Julie Ménard-Brault, the United Counties of Prescott and Russell’s treasurer, said the Ontario government was putting the “cart before the horse” when it introduced a new possible tax class for small businesses on farms.
“Let’s not forget it’s an election year,” said Ménard-Brault, “so the government is announcing programs before telling us how they’ll work.”
The optional tax class would see small agri-food businesses attached to a farm property and evaluated up to $50,000 be taxed at 25 per cent of the commercial or industrial tax rate.
Ménard-Brault said the UCPR estimated about 107 properties in the region could be eligible for the proposed tax sub-class. But that’s a rough estimate, given the province hasn’t yet come out with the requirement for eligibility.
If those 107 properties were to be taxed under the new rate, it would result in a $19,000 loss in tax revenue for the UCPR and about $29,000 across the eight lower-tier municipalities.
Ménard-Brault’s recommendation was for council to postpone until next year to look into adopting the tax class since the Municipal Property Assessment Corporation (MPAC) has already done the property assessments and many budgets have been adopted.
She added that if the UCPR was to adopt the tax class then all lower-tier municipalities would have to adopt it as well. If that was the case for this year, that would mean the municipalities would have to reimburse the property that would qualify under the new class.
Ultimately, council accepted the recommendation and will wait until 2019 to see if it will implement the new class.
Lowering other tax classes
Once that was settled, Ménard-Brault presented a report aimed at lowering two other tax classes: industrial and large industrial.
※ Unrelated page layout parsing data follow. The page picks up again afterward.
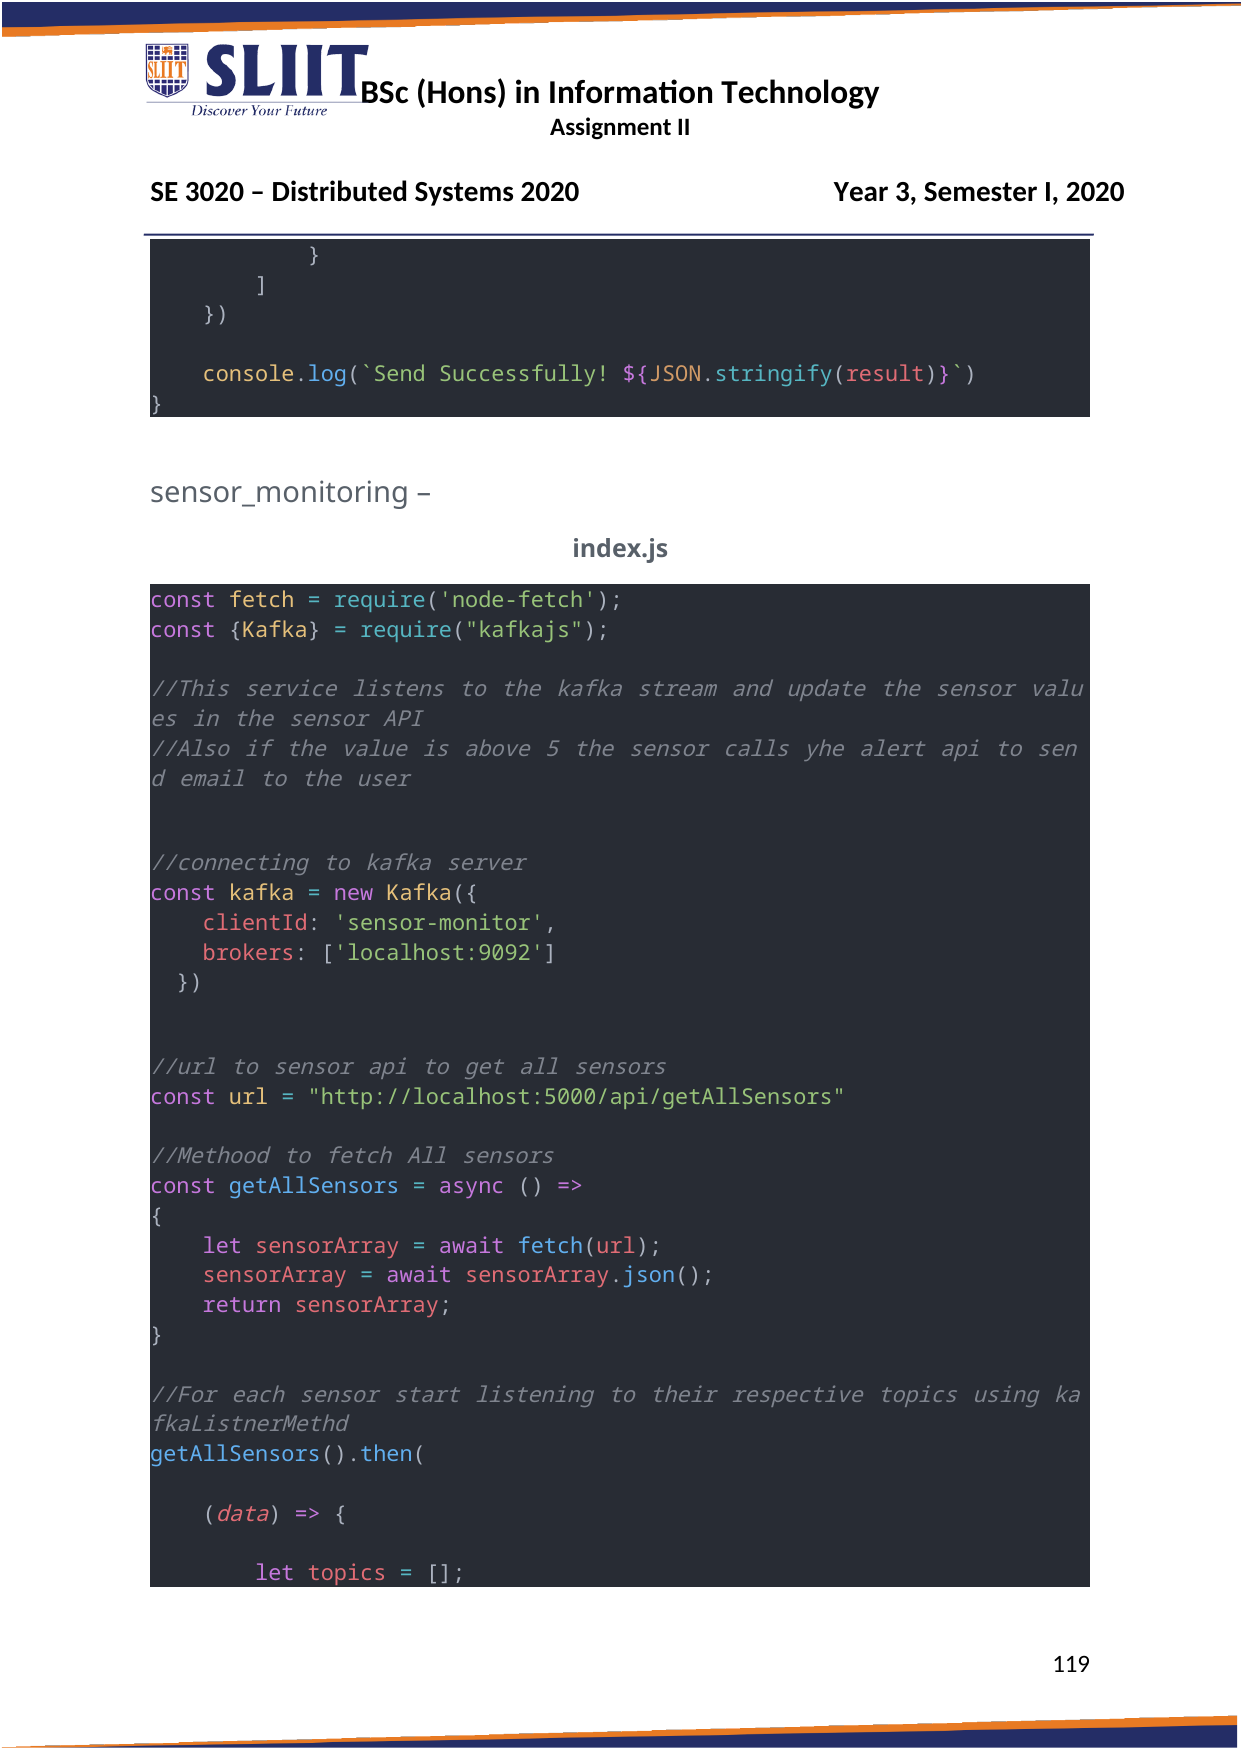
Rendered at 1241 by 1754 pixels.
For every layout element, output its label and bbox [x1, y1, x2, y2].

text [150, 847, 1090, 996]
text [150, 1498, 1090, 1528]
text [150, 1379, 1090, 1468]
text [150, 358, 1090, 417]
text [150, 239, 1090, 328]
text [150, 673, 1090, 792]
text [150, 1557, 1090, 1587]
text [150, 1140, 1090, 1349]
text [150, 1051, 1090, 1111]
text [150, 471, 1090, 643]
picture [3, 2, 1241, 120]
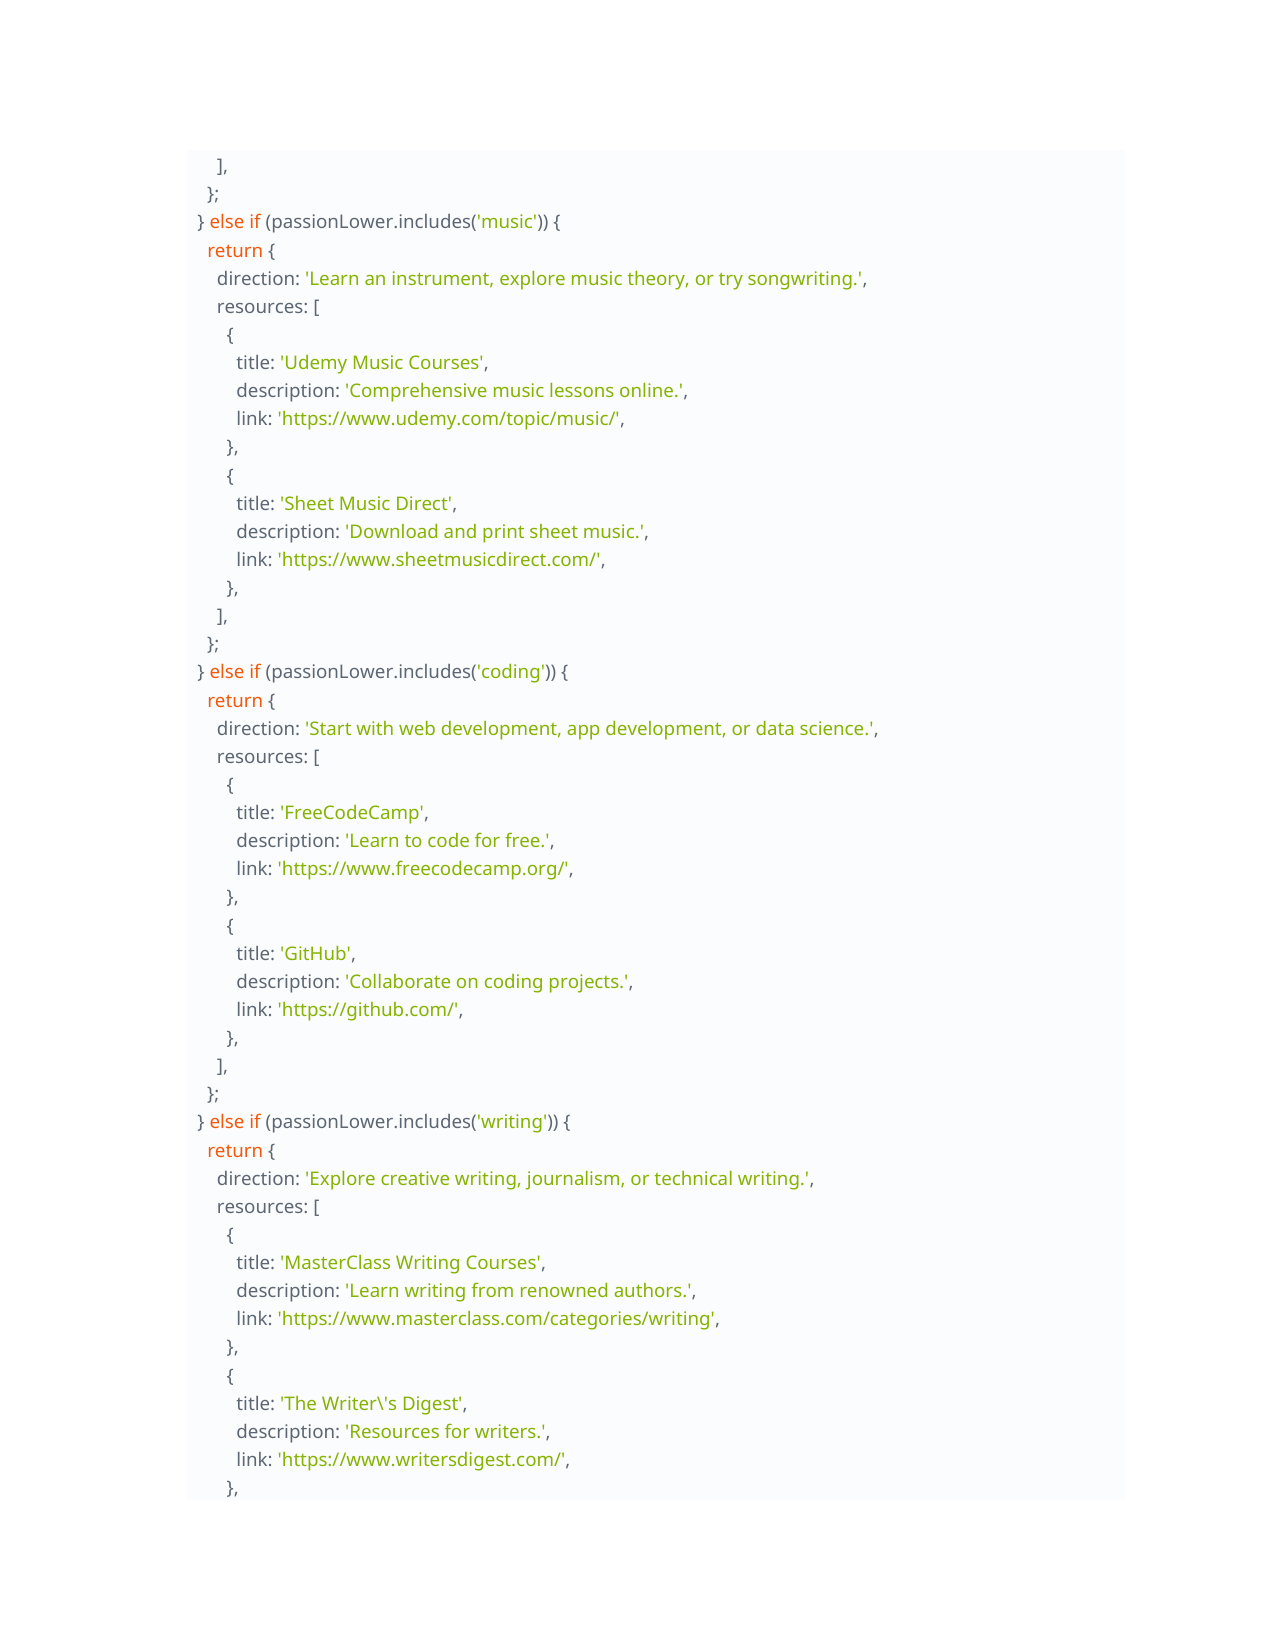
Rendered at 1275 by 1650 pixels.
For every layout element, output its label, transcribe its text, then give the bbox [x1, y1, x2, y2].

text title: 'Sheet Music Direct', [187, 487, 1125, 516]
text return { [187, 1134, 1125, 1162]
text link: 'https://www.masterclass.com/categories/writing', [187, 1303, 1125, 1331]
text }, [187, 1331, 1125, 1359]
text ], [187, 600, 1125, 628]
text title: 'MasterClass Writing Courses', [187, 1247, 1125, 1275]
text link: 'https://www.freecodecamp.org/', [187, 853, 1125, 881]
text resources: [ [187, 741, 1125, 769]
text description: 'Download and print sheet music.', [187, 516, 1125, 544]
text }; [187, 628, 1125, 656]
text } else if (passionLower.includes('music')) { [187, 206, 1125, 234]
text }, [187, 431, 1125, 459]
text title: 'The Writer\'s Digest', [187, 1387, 1125, 1416]
text resources: [ [187, 1191, 1125, 1219]
text }, [187, 1472, 1125, 1500]
text direction: 'Learn an instrument, explore music theory, or try songwriting.', [187, 262, 1125, 291]
text direction: 'Explore creative writing, journalism, or technical writing.', [187, 1162, 1125, 1191]
text { [187, 459, 1125, 487]
text link: 'https://github.com/', [187, 994, 1125, 1022]
text title: 'Udemy Music Courses', [187, 347, 1125, 375]
text return { [187, 684, 1125, 712]
text } else if (passionLower.includes('coding')) { [187, 656, 1125, 684]
text return { [187, 234, 1125, 262]
text ], [187, 150, 1125, 178]
text link: 'https://www.writersdigest.com/', [187, 1444, 1125, 1472]
text title: 'FreeCodeCamp', [187, 797, 1125, 825]
text { [187, 769, 1125, 797]
text ], [187, 1050, 1125, 1078]
text description: 'Learn to code for free.', [187, 825, 1125, 853]
text description: 'Collaborate on coding projects.', [187, 966, 1125, 994]
text link: 'https://www.udemy.com/topic/music/', [187, 403, 1125, 431]
text }, [187, 1022, 1125, 1050]
text title: 'GitHub', [187, 937, 1125, 966]
text description: 'Learn writing from renowned authors.', [187, 1275, 1125, 1303]
text } else if (passionLower.includes('writing')) { [187, 1106, 1125, 1134]
text { [187, 319, 1125, 347]
text direction: 'Start with web development, app development, or data science.', [187, 712, 1125, 741]
text }, [187, 572, 1125, 600]
text }; [187, 178, 1125, 206]
text description: 'Resources for writers.', [187, 1416, 1125, 1444]
text resources: [ [187, 291, 1125, 319]
text }; [187, 1078, 1125, 1106]
text { [187, 1359, 1125, 1387]
text { [187, 909, 1125, 937]
text { [187, 1219, 1125, 1247]
text link: 'https://www.sheetmusicdirect.com/', [187, 544, 1125, 572]
text description: 'Comprehensive music lessons online.', [187, 375, 1125, 403]
text }, [187, 881, 1125, 909]
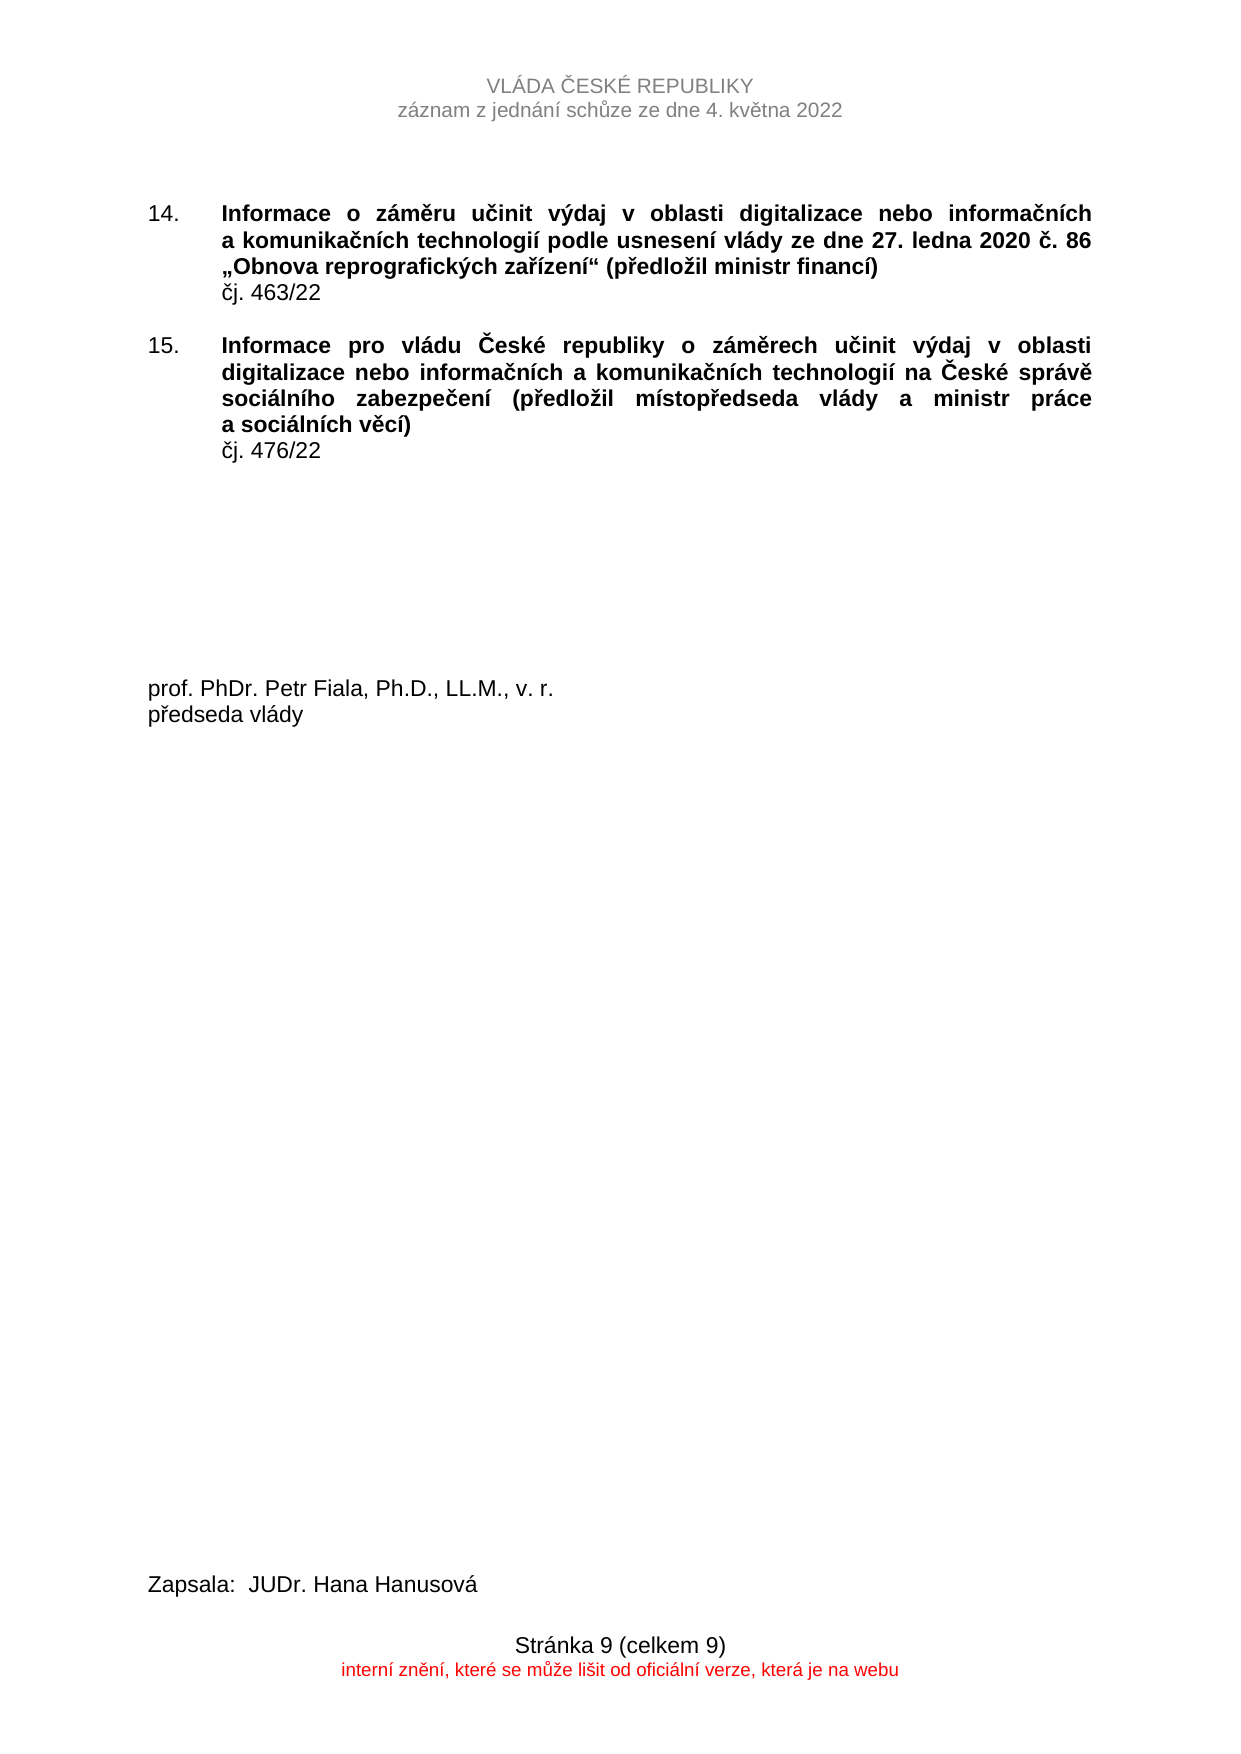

“Our ratios are higher than the maximum imposed by the province,” she said, “which is 2.63 for both categories.”
The report proposed dropping the industrial and large industrial rates from 2.96 to 2.87 and from 3.98 to 3.86, respectively.
“We looked at the other ratios for counties in Eastern Ontario and realized we were the ones with the highest ratio for those classes,” said Ménard-Brault. “With the ratios we have, it’s hard to attract businesses to our region.”
The average tax bill for a UCPR resident increases by about $0.78 to make up for the changes.
When originally preparing this year’s budget, the UCPR estimated about $680,000 worth of growth in the region.
MPAC’s final assessment came back and evaluated the growth to be at $730,000—giving the UCPR a bonus $50,000.
In that case, council had to decide whether to change the tax rate to account for the growth or continue with budget’s current form. If taking the change into account, the overall tax rate increase would drop from 2.7 per cent to 2.6 per cent.
Ménard-Brault recommended sticking with the proposed 2.7 per cent increase and keeping the $50,000 to pay off the consulting fee for the updated fire dispatch system, which wasn’t included in the year’s budget.
Most of council agreed.
“This is another way to increase taxes slowly,” said Clarence-Rockland Mayor Guy Desjardins. “If we can bring taxes down, I’m always in favour.”
In keeping the 2.7 per cent increase, the average tax bill will increase $1.25; in addition to the industrial and large industrial changes above, it actually increases just over two dollars.